REQUIREMENT
Note how many lines in the entries below contain the string "assign", and answer with that number and no other text.

Start of Block

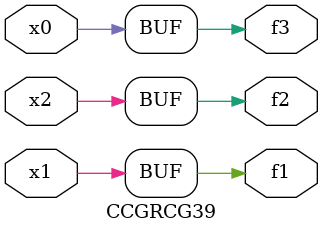
<source format=v>
module CCGRCG39(
	input x0, x1, x2,
	output f1, f2, f3
);
	assign f1 = x1;
	assign f2 = x2;
	assign f3 = x0;
endmodule

</source>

End of Block

ANSWER TO THIS TASK
3